• It’s a reasonably mature look at relationships and gives women actual, believable roles to play. But alas, the finer points lack polish and the wimpy, predictable end completely disappoints.

  • Classy and charming. Composed and elegant. Aamir Khan delivers his first baby with élan. The hard labor shows in a compassionate portrayal of a sensitive issue.

  • The entire movie is a spoof. Then you have a spoof within a spoof. Then a spoof within a spoof within a spoof. So far, so good. You have learnt to excuse the joke driven situation (versus situation driven joke). Then…well, Farah Khan forgot where she had started and Shah Rukh Khan finished of the script for her. And we have this mess – moderately funny, but mess nevertheless.

  • While watching the movie, there were various points at which, I wanted the script to take an unexpected turn. A turn that would make it a little more substantial than just “time-pass”. But, that was not to be. It’s silly, it’s mushy-mushy, it’s not to be taken seriously at all – it’s a perfect date movie. No more, no less.

  • When the entire audience is rooting for a women’s hockey team for 150 minutes straight, you know the movie has worked. The movie certainly achieved its aim of drawing attention to our national sport and especially to the plight of the women in this sport. It invoked the national spirit, made us whistle and cheer, clap hard, and laugh out loud.

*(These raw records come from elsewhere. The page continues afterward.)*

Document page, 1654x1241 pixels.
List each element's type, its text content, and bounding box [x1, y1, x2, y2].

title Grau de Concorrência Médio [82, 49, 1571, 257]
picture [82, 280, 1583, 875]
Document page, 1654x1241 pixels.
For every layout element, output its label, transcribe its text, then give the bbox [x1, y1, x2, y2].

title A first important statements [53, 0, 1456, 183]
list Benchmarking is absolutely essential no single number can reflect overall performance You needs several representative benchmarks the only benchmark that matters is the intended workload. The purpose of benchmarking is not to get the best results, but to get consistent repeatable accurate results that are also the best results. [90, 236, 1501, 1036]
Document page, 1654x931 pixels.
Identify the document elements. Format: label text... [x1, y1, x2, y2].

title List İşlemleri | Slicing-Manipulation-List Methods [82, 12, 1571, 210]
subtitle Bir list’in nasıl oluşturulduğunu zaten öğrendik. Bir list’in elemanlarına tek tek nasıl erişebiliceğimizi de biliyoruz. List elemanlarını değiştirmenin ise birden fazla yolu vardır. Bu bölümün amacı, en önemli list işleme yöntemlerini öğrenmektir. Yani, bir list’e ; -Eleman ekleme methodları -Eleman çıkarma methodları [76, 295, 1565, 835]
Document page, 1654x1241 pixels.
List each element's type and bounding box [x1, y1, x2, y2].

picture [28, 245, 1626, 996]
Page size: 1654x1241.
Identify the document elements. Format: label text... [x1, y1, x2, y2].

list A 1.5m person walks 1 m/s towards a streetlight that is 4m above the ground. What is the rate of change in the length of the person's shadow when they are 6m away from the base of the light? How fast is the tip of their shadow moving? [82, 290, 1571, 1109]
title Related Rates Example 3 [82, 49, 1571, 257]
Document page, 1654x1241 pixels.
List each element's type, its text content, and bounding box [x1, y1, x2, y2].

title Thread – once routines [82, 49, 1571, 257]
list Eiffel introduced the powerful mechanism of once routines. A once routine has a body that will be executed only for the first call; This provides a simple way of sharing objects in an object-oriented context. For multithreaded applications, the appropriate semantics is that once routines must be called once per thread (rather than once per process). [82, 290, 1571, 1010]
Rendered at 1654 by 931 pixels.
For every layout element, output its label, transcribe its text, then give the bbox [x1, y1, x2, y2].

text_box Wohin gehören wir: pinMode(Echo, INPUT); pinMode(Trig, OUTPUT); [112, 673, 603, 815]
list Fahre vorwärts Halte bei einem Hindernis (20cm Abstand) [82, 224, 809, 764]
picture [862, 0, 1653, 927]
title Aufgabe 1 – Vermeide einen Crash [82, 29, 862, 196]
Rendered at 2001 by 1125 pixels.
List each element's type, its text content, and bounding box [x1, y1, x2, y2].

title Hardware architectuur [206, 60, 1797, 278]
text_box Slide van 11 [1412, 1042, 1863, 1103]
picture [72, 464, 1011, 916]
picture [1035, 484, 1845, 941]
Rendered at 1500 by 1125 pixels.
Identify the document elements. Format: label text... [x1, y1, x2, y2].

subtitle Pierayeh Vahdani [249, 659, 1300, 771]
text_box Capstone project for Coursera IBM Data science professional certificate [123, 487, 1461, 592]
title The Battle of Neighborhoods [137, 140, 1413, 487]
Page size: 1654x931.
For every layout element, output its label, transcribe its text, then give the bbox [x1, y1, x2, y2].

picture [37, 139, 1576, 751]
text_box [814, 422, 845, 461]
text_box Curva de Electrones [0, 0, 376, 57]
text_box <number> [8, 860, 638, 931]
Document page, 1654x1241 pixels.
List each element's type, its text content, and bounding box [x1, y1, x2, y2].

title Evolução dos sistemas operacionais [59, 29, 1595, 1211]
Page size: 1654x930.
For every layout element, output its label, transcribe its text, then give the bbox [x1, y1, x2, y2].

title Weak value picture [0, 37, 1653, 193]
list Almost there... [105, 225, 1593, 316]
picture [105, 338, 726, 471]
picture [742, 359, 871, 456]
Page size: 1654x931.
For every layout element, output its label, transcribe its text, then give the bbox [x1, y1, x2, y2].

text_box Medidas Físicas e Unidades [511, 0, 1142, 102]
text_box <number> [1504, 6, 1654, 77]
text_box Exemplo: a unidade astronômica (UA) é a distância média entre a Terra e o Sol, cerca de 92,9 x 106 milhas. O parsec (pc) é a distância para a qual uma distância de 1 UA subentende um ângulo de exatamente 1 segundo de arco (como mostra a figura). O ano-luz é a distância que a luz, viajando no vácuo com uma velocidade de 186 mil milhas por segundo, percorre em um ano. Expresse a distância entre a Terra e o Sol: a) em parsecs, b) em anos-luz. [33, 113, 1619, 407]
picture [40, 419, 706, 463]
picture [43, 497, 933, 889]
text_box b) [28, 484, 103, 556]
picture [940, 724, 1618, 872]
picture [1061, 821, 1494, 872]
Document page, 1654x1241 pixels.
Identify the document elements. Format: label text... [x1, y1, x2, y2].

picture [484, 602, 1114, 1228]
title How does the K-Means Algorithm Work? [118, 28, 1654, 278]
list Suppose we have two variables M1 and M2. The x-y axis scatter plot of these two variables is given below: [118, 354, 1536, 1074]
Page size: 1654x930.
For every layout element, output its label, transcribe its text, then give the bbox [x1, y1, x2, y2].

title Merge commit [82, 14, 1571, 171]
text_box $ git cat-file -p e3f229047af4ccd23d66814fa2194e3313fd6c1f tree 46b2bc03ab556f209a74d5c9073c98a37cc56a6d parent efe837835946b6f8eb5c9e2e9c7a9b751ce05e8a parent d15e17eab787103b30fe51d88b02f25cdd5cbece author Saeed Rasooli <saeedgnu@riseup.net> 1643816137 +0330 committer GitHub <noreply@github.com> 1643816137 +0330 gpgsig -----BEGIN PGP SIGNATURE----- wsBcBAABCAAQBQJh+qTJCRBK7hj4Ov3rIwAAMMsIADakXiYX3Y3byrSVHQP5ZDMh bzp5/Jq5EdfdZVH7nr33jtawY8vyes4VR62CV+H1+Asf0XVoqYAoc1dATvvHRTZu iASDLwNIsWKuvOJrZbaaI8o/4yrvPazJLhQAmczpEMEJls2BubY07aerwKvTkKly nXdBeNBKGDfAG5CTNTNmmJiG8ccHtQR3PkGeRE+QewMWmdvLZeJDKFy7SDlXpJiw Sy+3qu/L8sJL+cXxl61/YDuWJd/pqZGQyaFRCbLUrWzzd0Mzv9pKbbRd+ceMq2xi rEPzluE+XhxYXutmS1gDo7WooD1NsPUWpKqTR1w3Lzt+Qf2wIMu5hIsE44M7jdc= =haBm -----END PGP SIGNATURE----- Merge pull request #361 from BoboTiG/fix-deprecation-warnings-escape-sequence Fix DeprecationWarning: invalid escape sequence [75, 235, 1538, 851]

  • The cinematography is spectacular, makes you really want to visit all the locations. There are some awesome creative action sequences. But they are sketchy, not detailed. Explanations for who got where and how, in at least three of these sequences, are deemed unnecessary.

  • Dor unveils one emotion after the other – intimacy, loneliness, grief, hope, resignation, oppression, guilt, greed, contempt, liberation and of course love. Yes, most of the story is heartbreaking but the narration is beautifully executed and has enough light moments to keep your interest alive.